## YOUR INSTRUCTIONS
The copy you produce must repeat each record exactly and contain no pictures.

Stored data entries
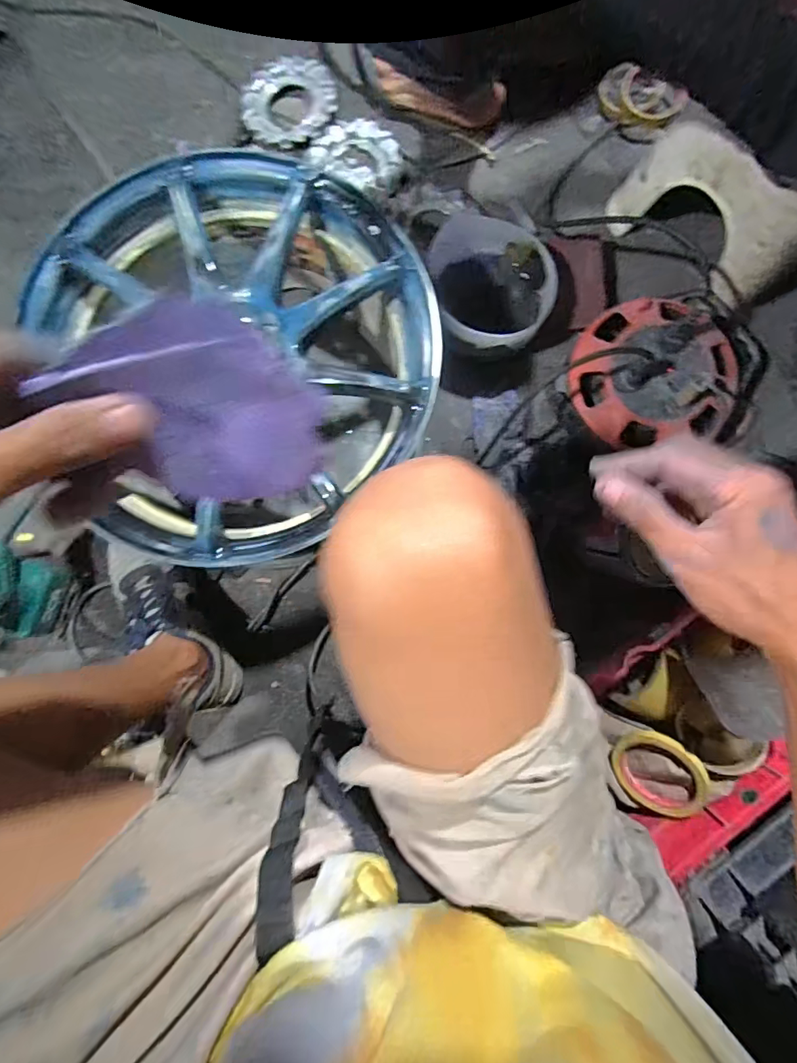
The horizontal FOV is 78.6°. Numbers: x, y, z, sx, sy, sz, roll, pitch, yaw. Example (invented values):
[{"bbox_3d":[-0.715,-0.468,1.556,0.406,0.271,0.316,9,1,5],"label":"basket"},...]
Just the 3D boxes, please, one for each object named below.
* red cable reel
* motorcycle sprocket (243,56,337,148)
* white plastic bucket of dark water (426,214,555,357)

## TASK ANSWER
The horizontal FOV is 78.6°. Numbers: x, y, z, sx, sy, sz, roll, pitch, yaw. Example (invented values):
[{"bbox_3d":[-0.715,-0.468,1.556,0.406,0.271,0.316,9,1,5],"label":"basket"},...]
Just the 3D boxes, please, one for each object named below.
* red cable reel
* motorcycle sprocket (243,56,337,148)
* white plastic bucket of dark water (426,214,555,357)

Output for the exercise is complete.